Her deterioration was so rapid that it completely overwhelmed us. Doctors, when you can access them, only provide more tablets, one of which made my mum extremely aggressive. Everything we have done since has been reactive, such as obtaining power of attorney: an unnecessarily complicated and costly means of managing her finances in order to care for her properly. Individuals with dementia and their families are essentially cast adrift, and the only sources of useful information are underfunded, over-stretched charities.

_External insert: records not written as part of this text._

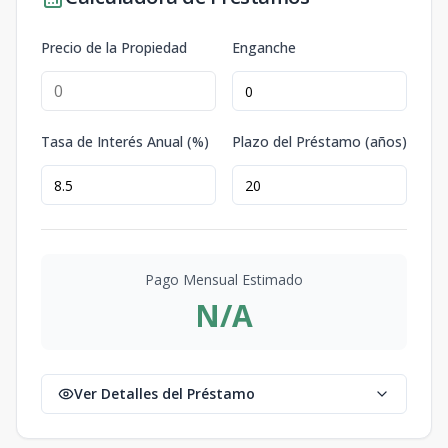
Precio de la Propiedad
Enganche
Tasa de Interés Anual (%)
Plazo del Préstamo (años)
Pago Mensual Estimado
N/A
Ver Detalles del Préstamo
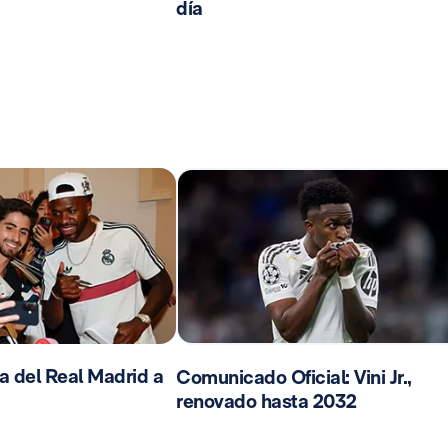
día
da del Real Madrid a
Comunicado Oficial: Vini Jr.,
renovado hasta 2032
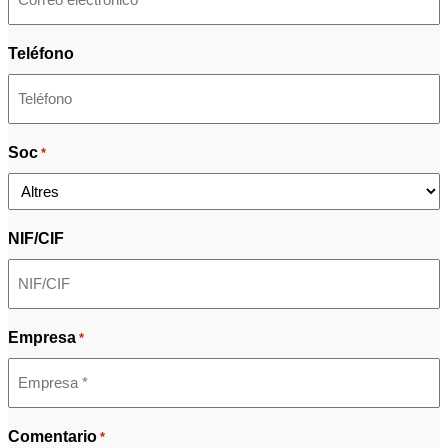
Teléfono
Soc
*
NIF/CIF
Empresa
*
Comentario
*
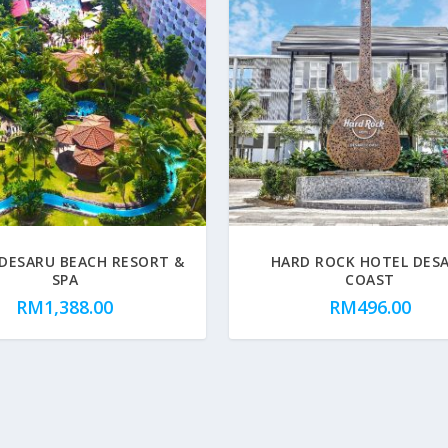
DESARU BEACH RESORT &
HARD ROCK HOTEL DES
SPA
COAST
RM
1,388.00
RM
496.00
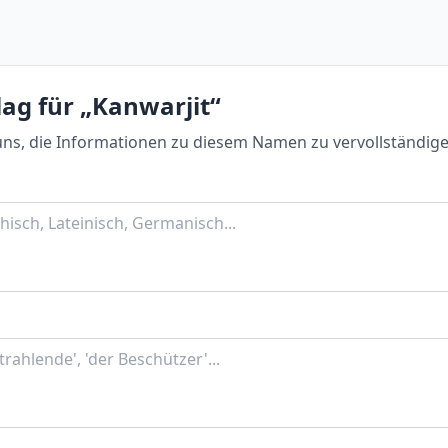
ag für „Kanwarjit“
uns, die Informationen zu diesem Namen zu vervollständige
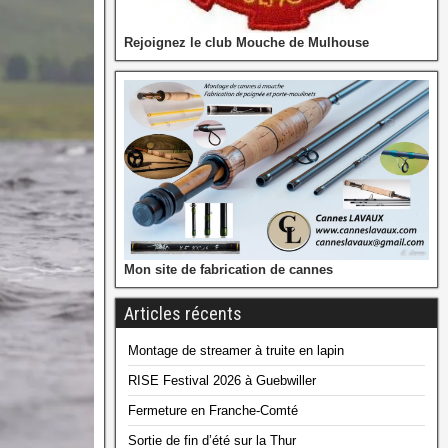
Rejoignez le club Mouche de Mulhouse
Mon site de fabrication de cannes
Articles récents
Montage de streamer à truite en lapin
RISE Festival 2026 à Guebwiller
Fermeture en Franche-Comté
Sortie de fin d’été sur la Thur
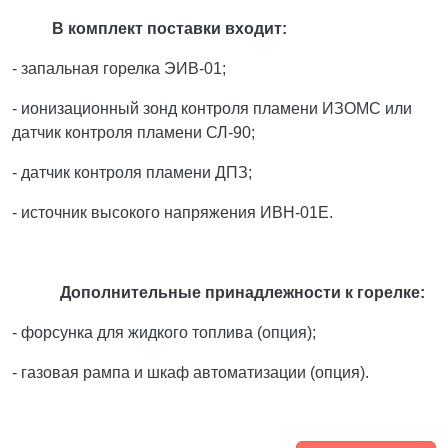
В комплект поставки входит:
- запальная горелка ЭИВ-01;
- ионизационный зонд контроля пламени ИЗОМС или
датчик контроля пламени СЛ-90;
- датчик контроля пламени ДПЗ;
- источник высокого напряжения ИВН-01Е.
Дополнительные принадлежности к горелке:
- форсунка для жидкого топлива (опция);
- газовая рампа и шкаф автоматизации (опция).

Many of these, such as the Alzheimer’s Society, have done amazing work to educate the public about dementia, but where they succeed, institutions fail. There are 850,000 people in the UK with dementia, but the support available ranges from the comic to the tragic. David Cameron has promised £300m for dementia research, but since he took office, the care and assistance provided at a local level has been swept away by councils needing to cut costs. People with more than £23,500 in assets or savings have to pay for their own care, which can cost as much as £50,000 a year for a residential home. By postponing the £72,000 cap on lifetime care costs it promised, the Conservative party has condemned thousands of people to continue losing savings built up over a lifetime, and some to have to sell their homes to fund care.
This means the fairest and most sensible option is caring for loved ones at home. Despite my mum’s deterioration, we are determined to do this, but it places enormous demands on us all. My dad just about manages to work part-time while my sister and I try to fill in the gaps. With the help of carers costing upwards of £15 an hour, we provide 24-hour care. Given her propensity to seizures and confusion, coupled with a tendency to wander off, this patchwork system is essential for my mum’s safety.
Figures show that one in four hospital beds is occupied by someone with dementia. By putting councils in a position where they cannot provide genuine respite care or day care services, the government is driving thousands of people with Alzheimer’s into hospitals. Having spent several nights in hospital with my mum, because there was nowhere else to go, I know how distressing it was for her. She was tested for every possible illness over eight hours, only to be told she was physically fine. Even specialists do not always understand the condition. One told us that we should keep my mum on one floor of the house to prevent falls, when any carer knows that younger people with the disease are prone to constantly walking around.
Respite care is expensive, extremely difficult to arrange and, even if you find a place, the standard of care your loved one receives varies wildly. Some of the respite homes we were allocated had been rated inadequate by the Care Quality Commission, but desperate people have no choice. And respite is just a short break from what feels like a never-ending nightmare. I spend many of my non-working hours looking after my mum, and it is a lonely and isolating existence. I feel alienated and detached from other 25-year-olds. My tiredness comes not from too many nights out, but being awoken at 4.30am by someone with no awareness of what time it is. Not only am I grieving for a parent far earlier than anyone should, but I am trapped in a world that few people my age can comprehend.
My mum did everything right in her life. Now she is being catastrophically let down by those who should be helping her. While the care and support available remains so inadequate, Alzheimer’s disease will continue to inflict unnecessary suffering both on those living with the disease, and their families. If and when we can no longer look after my mum, I want her to be cared for by attentive, experienced staff members who have the time to do their job properly and are paid fairly. Too many care homes are poorly staffed, overburdened and lack a sense of dignity. This country owes my mum and the thousands like her so much more.